Despite being recently sensationalized in the media, Toxic Shock Syndrome (TSS) is a very rare event. It is a life-threatening complication of certain bacterial infections, most commonly Staphylococcus Aureus (staph) and Group A Streptococcus (strep). It has been associated with the use of certain super absorbent tampons. Some symptoms of toxic shock syndrome include high fever, nausea & vomiting, a diffuse skin rash that resembles a sunburn, confusion and seizures.
Toxic shock syndrome can happen to anyone. While it is most commonly seen in women who are menstruating, men and children can be affected too. Risk factors for getting TSS are a recent surgery, a cut or burn on the skin, the use of super absorbent tampons and a recent viral infection. It is important that TSS be treated immediately as it can lead to kidney failure, shock and death. Treatment often involves hospitalization with supportive care and IV antibiotics.
It is important to remember that this is a very rare syndrome with a reported incidence of 3-4 cases per 100,000 tampon users each year. Historically it has been associated with super absorbent tampons from certain manufacturers. Most of those tampons were pulled from the market once their association with TSS was made.

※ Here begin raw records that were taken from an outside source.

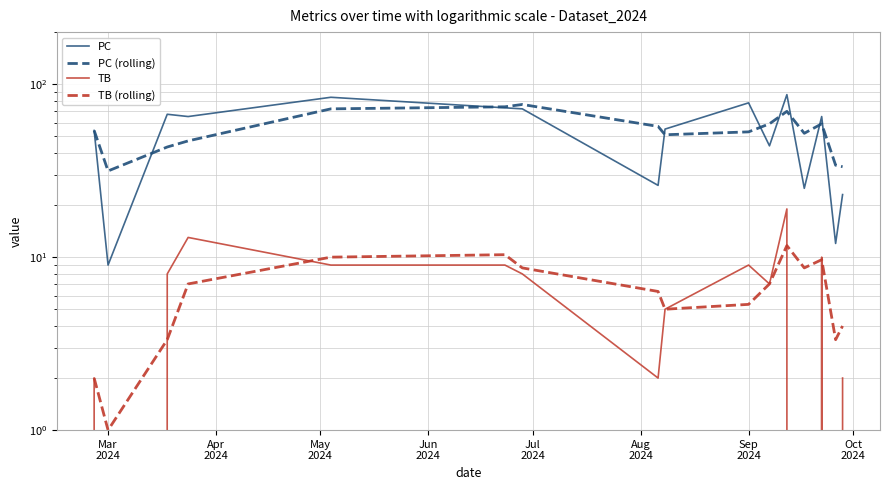

Which series has the largest range (max minus min)?

PC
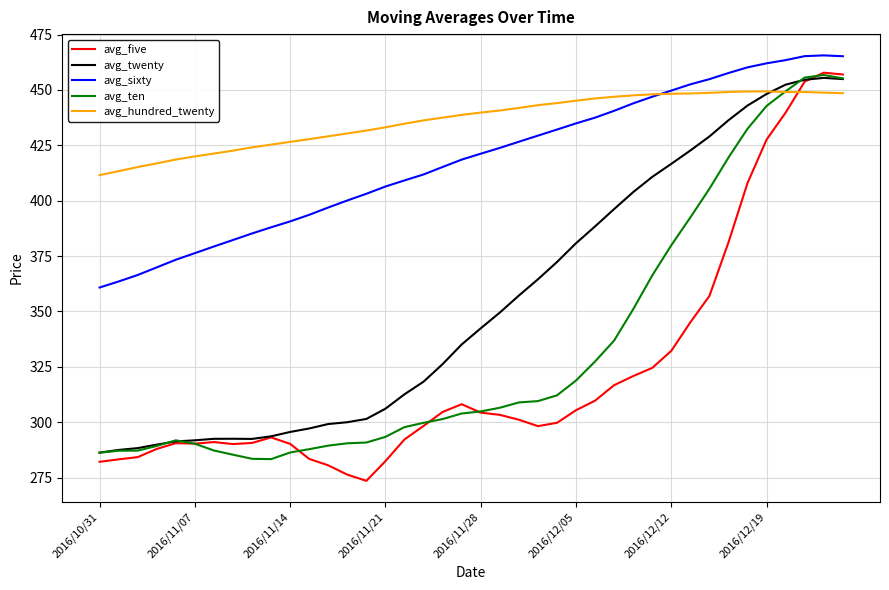

What is the maximum value for avg_ten?

456.8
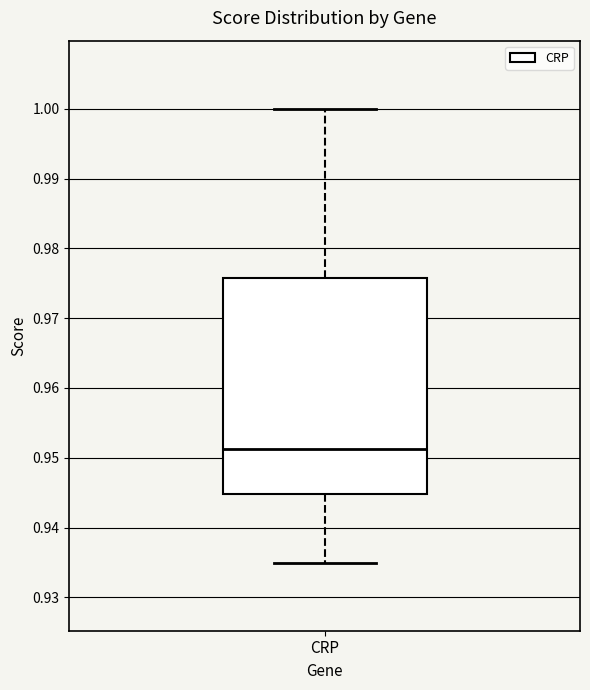

Where is the upper edge of the box for CRP on the y-axis? The values are not printed on the chart, so give them approximately, as read against the axis.

0.976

Recently a cluster of cases has been reported in the state of Michigan. Five young women have been hospitalized since December 2015 due to TSS associated with tampon use. There are usually less than five reported cases in this area per year. Luckily all five women survived. Four of the women were noted to be using the same brand of tampon and four were also using super absorbent tampons.
Health officials stress that the prevention of TSS can be achieved with proper tampon usage. Women should use the lowest absorbency tampon that is effective and should not wear tampons for longer than eight hours. It is also not recommended to wear tampons overnight.